PESHAWAR, Dec 15: Leishmeniases — a skin disease — has attained endemic proportions in the Lower Kurram Agency, Federally Administered Tribal Areas (Fata), needing immediate action by the provincial health department and the World Health Organization (WHO), official sources said here on Saturday.
Some 1, cases have been reported in Agency where the provincial health department recently carried out a house-to-house survey with financial support by the WHO.
Spread by stinking desert fly, leishmenianses causes scars on the patient’s face, hands, feet and other parts of the body which sometimes also results in death if attains serious proportions.
The disease, according to sources, has great social implications, specially for females.
“It is quite rampant in Lower Kurram Agency where there would be hardly any house which would not have a leishmeniases affected patient,” said a senior officer of the provincial health department.
The cause of endemic has been attributed to Afghan refugee population present in large number there.
The health department authorities who have been involved in carrying out the survey, told this scribe that presence of leishmeniases was, apparently, of serious concern for the health department and the WHO for not only that it required expensive treatment, all the more, the medicines that could be effective to counter the disease were not available in Pakistan.
The sources said the drugs needed to counter the disease, were not registered in Pakistan. “We have sought support of the WHO for importing anti- leishmeniases drugs to treat over 1,000 patients reported in the Agency,” official sources added.

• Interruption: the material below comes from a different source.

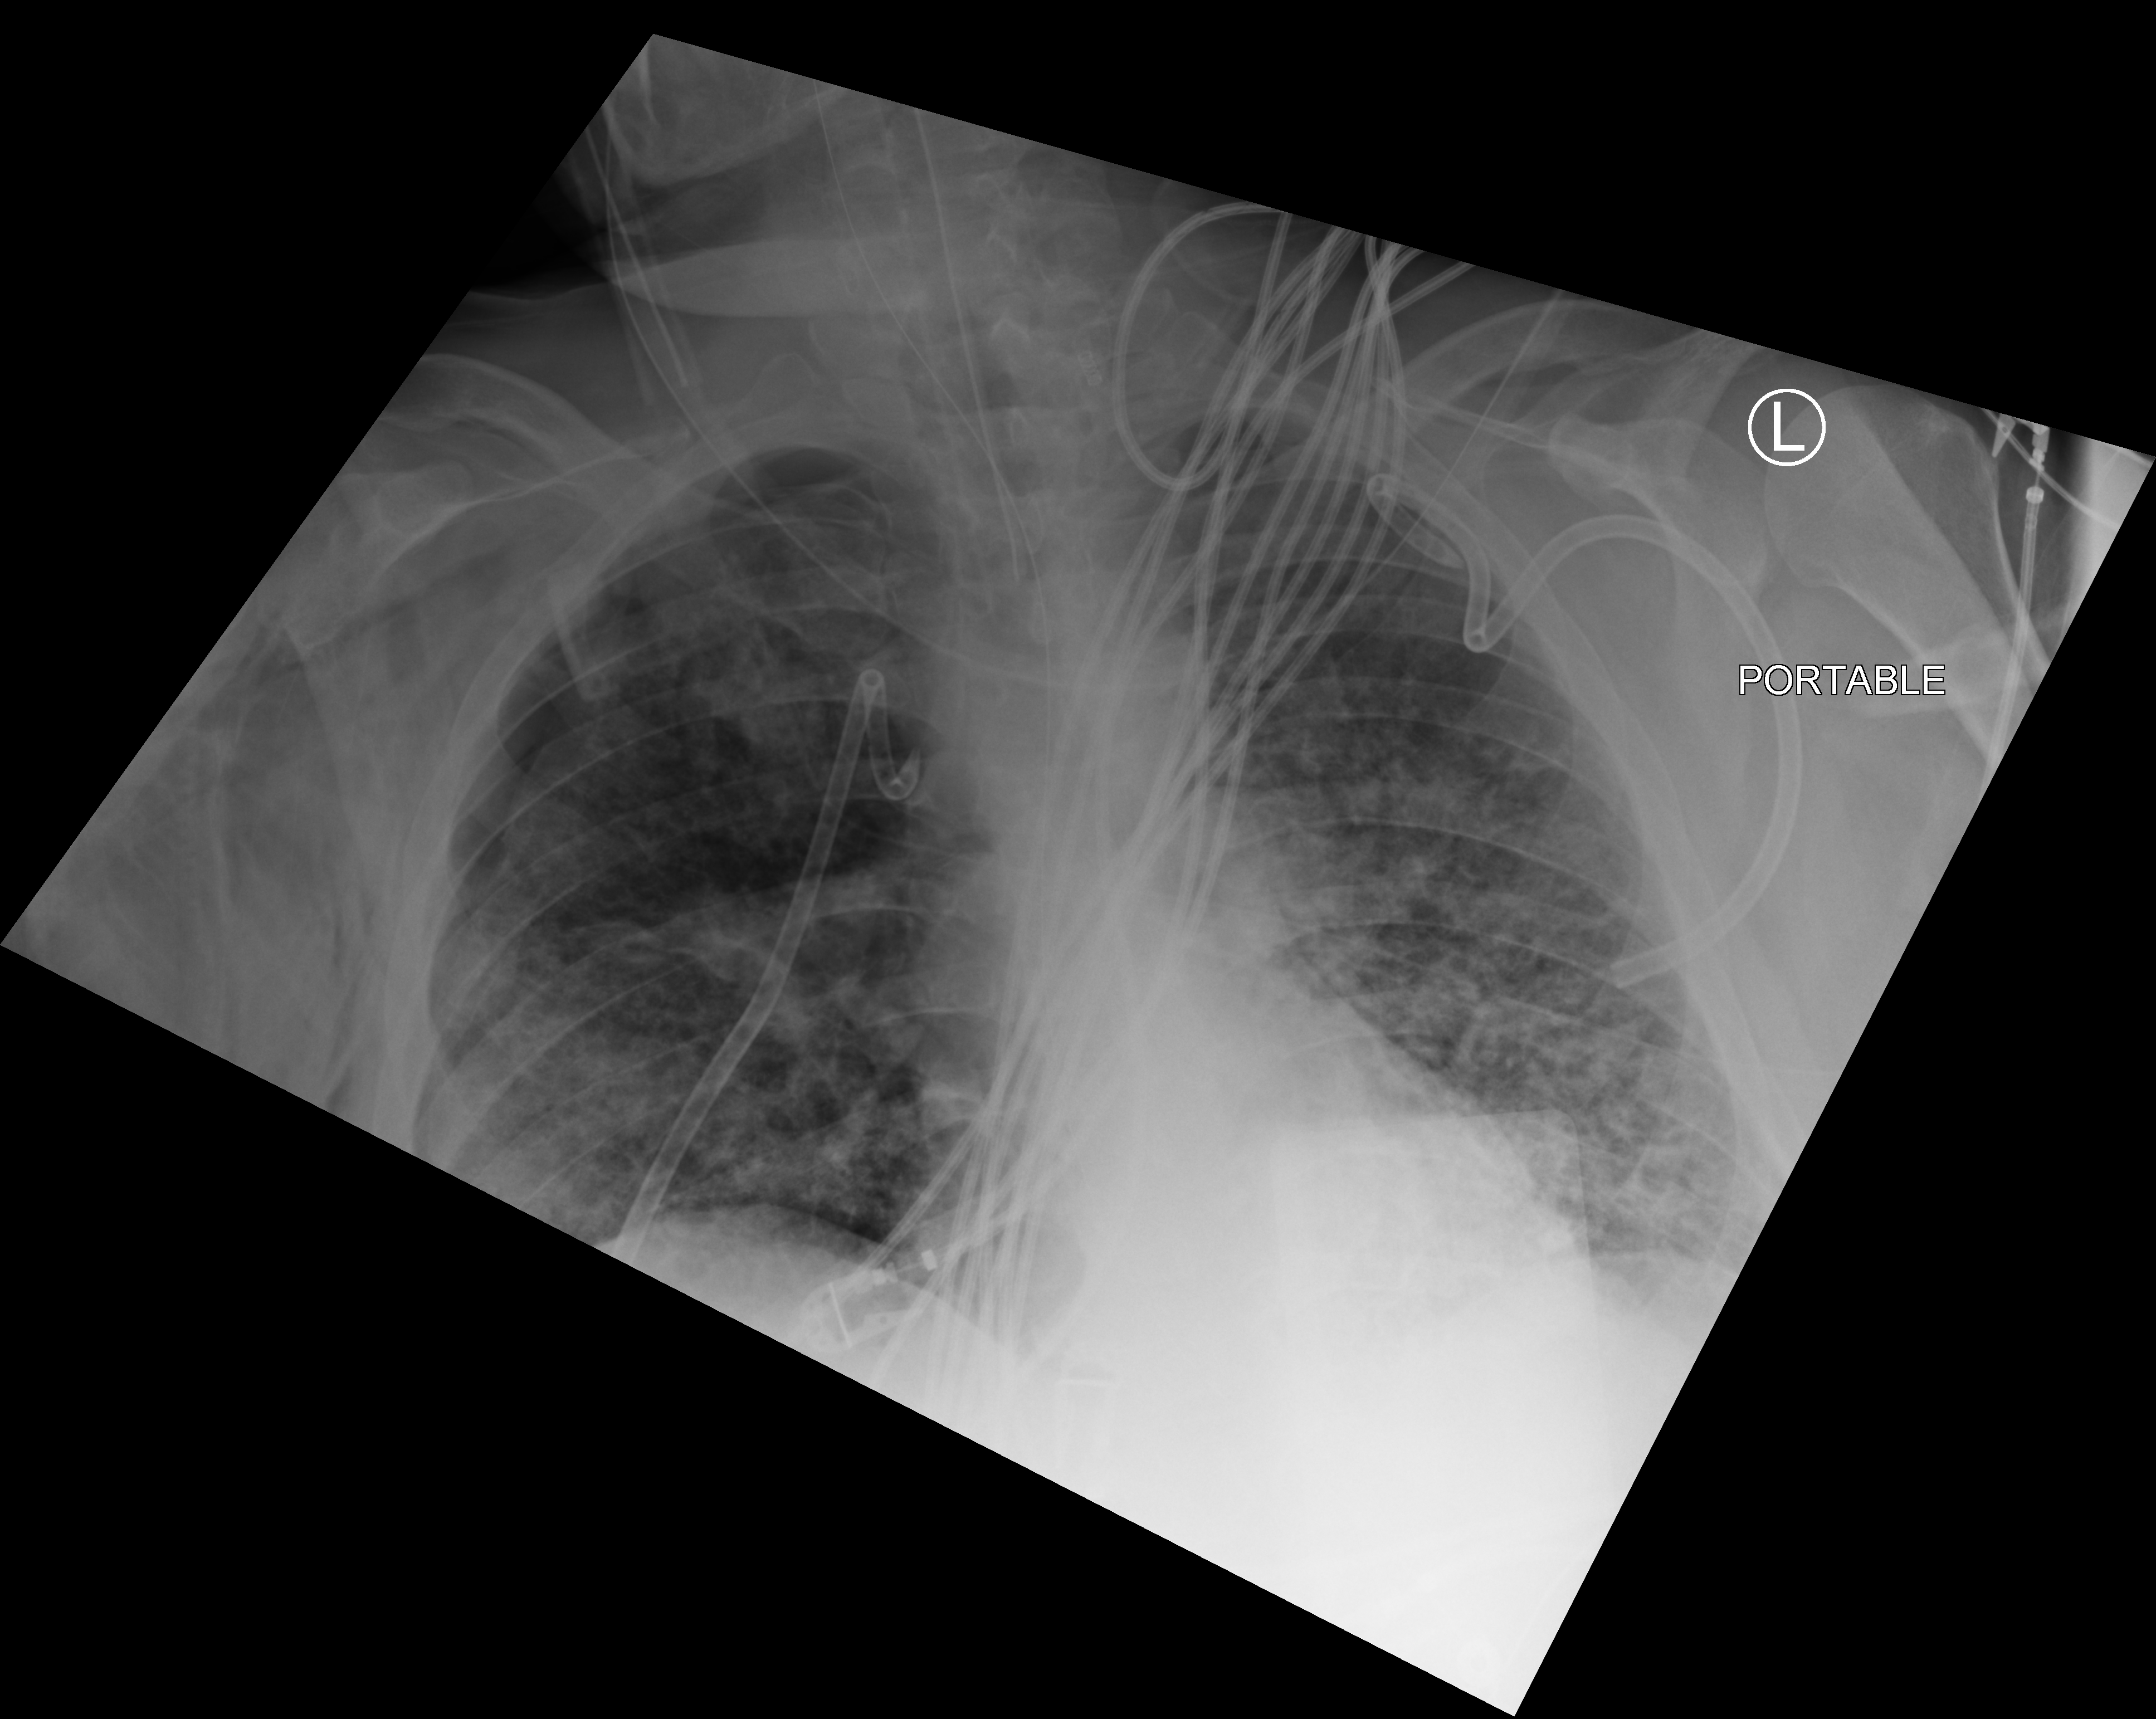
Chest X-ray (portable); anteroposterior (AP) projection. Patient hospitalised with COVID-19, aged 18–59 years.
Hospital-stay facts (about this admission, not read from this image; timing relative to this image not recorded): mechanically ventilated during this hospital stay: yes; admitted to intensive care during this hospital stay: yes.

Most probably, the WHO was trying to get the medicines from the neighbouring Iran.
The survey revealed that in nine big villages and their catchment areas seven to eight members in a single house were affected by the disease.
About 100,000 persons were contacted during the survey which also covered some parts of the Upper Kurram Agency where, according to sources, the disease appeared to be non-existent.

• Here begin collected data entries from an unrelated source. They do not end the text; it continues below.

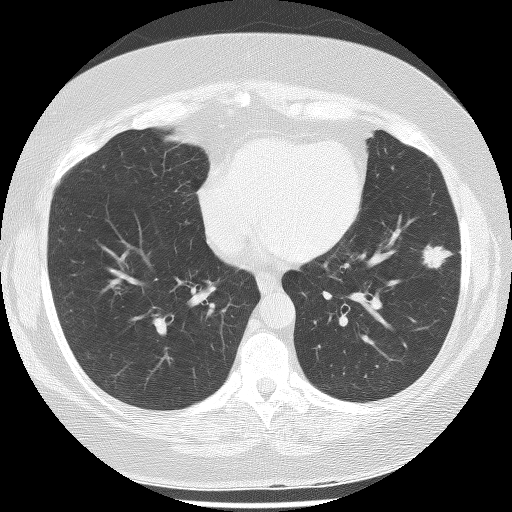
Low-dose screening chest CT, axial slice; baseline annual screen; lung window (W 1500 / L -600 HU); 2.5 mm slice thickness; lung (sharp) reconstruction kernel (BONE); slice 132 of 233 in the series; 512 × 512 image matrix. Female participant, aged 56 years at enrolment. Former smoker at enrolment.
• Expert reader's lesion annotation, box from (x=393, y=226) to (x=463, y=284) px.
• Reader record for this screening exam (exam-level; its link to the box is not recorded): non-calcified nodule or mass ≥4 mm, left lower lobe, 22 × 17 mm, spiculated (stellate) margins, soft tissue attenuation.
• Participant outcome: lung cancer diagnosed 63 days after this screen — bronchiolo-alveolar adenocarcinoma, NOS, left lower lobe, stage IA (AJCC 6th edition), 18 mm at pathology.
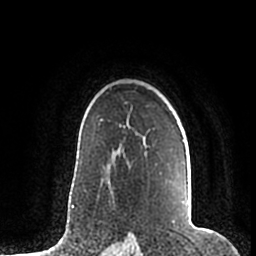
Breast MRI (dynamic contrast-enhanced), one axial slice. Cropped to one breast. Dynamic contrast-enhanced series, time point 2 of 7 at this slice position (early post-contrast). 1.5 T. TE 2.2 ms, TR 4.6 ms. 0.8 mm slice thickness. 256 × 256 image matrix, field of view 160 × 160 mm. Female patient.
Annotated regions visible in this slice (semi-automatically segmented with operator editing):
- enhancing-tissue mask used for the functional tumour volume (all voxels passing the contrast-enhancement thresholds inside the analysis volume; usually the tumour): box from (x=186, y=201) to (x=189, y=211) px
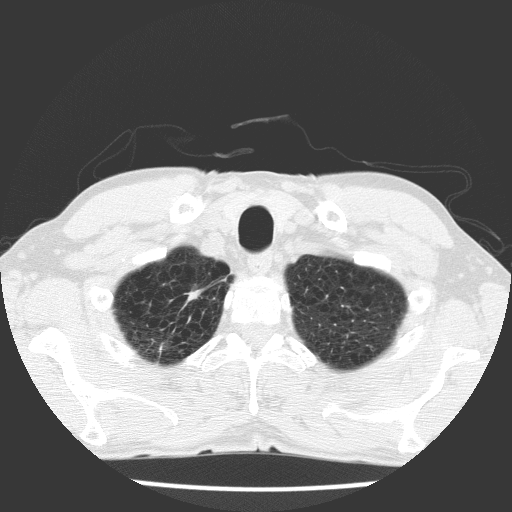
Axial slice from a low-dose chest CT screening exam; baseline screening round; lung window (W 1500 / L -600 HU); 2 mm slice thickness; slice 13 of 172 in the series; 512 × 512 image matrix. Male, age 63 years at enrolment. Current smoker at enrolment.
Lesion marked by an expert reader, bounding box <157,277,219,338> (left, top, right, bottom; pixels). No non-calcified nodule or mass ≥4 mm was recorded by the screening reader at this exam.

The WHO, the sources said, would shortly be requested to carry out similar survey in the Afghan refugee camps situated in several parts of the Lower Kurram Agency.
The health department would shortly move the WHO for carrying out survey in Afghan refugee camps situated in the Agency where a large number of Afghan displaced persons have recently arrived.
“The war-ravaged country’s areas bordering Pakistan have a large number of leishmeniases cases hence it is imperatively needed that effective measures should be taken to counter the disease in the refugees,” according to official sources.
International relief agencies providing health care facilities in the refugee camps also reported large number of patients with this disease.